The new, shape-shifting Jamie is thoroughly diversified. He's got something demotic for Darren in Dagenham and something thoughtful for Tessa in Tuscany. And, marvellous man that he is, looks utterly comfortable in both. When Jamie was first invented, I thought that here was another example of Guy Ritchie syndrome, a middle-class, Home Counties Jamie Mockneying away. But it's more complex than that and Jamie's much more unplaceable; really from Essex and really from The River Café and really comfortable with it all in front of the camera.

Which is why it's fine to put him in a sunny Essex garden talking to Frank Lampard about football, with a barbie sizzling away and kids kicking balls around.

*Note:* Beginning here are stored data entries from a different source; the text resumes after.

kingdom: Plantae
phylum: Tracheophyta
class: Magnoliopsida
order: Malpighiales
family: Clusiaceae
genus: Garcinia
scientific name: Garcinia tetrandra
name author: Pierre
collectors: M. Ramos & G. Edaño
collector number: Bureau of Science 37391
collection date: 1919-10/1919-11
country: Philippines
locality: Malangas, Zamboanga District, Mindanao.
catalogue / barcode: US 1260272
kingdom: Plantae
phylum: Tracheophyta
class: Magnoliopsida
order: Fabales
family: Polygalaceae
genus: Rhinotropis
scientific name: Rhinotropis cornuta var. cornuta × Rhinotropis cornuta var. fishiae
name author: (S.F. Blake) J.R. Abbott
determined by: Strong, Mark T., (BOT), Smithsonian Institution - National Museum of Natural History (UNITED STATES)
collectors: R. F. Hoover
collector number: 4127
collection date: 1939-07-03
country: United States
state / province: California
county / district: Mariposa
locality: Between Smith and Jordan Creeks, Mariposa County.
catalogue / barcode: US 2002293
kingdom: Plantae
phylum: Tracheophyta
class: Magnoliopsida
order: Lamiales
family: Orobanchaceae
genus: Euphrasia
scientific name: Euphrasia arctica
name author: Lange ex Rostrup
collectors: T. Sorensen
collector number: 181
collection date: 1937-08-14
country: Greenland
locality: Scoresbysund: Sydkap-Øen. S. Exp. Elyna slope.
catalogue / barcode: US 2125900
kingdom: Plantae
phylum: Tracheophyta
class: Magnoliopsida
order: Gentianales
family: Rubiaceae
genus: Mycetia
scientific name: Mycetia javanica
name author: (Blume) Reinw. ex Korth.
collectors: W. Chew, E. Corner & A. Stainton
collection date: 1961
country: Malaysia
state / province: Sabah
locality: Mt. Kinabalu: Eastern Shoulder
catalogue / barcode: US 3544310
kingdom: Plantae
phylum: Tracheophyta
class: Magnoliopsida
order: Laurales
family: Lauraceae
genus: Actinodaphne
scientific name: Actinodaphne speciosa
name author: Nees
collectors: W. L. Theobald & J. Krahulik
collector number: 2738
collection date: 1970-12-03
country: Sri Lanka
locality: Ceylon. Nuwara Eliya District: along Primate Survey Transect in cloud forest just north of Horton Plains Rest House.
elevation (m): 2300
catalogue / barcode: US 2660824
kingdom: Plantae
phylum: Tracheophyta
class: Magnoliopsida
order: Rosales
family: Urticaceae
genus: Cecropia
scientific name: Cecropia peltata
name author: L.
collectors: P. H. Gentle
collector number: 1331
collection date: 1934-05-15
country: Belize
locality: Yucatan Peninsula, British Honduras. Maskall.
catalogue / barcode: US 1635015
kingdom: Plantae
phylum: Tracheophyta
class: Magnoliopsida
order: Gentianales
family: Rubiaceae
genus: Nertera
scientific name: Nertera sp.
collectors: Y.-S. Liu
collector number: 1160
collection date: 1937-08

"What was it like when you were picked for the England squad?" asks Jamie. Or after an Eighties clip, "That must've been your old haircut."

Lampard does the nostalgia route efficiently enough - how it was to collect those footballer cards at seven, how it was to walk out of that tunnel.

Then it's on to the plangeant two-tone trumpets, the orange dawn of Sainsbury's signature colour and the current strap-line, "Making life taste better".

We all feel we know how to mob up Essex/inner Herts now: Lego brick "mansion"; a swimming pool; a touch of the page threes; a heavily logo-ed dress code and a whiff of Ray Winstone. They don't do any of that here, you just know where you are.

You can take Jamie anywhere. Under the circs, Sainsbury's is very lucky to have him.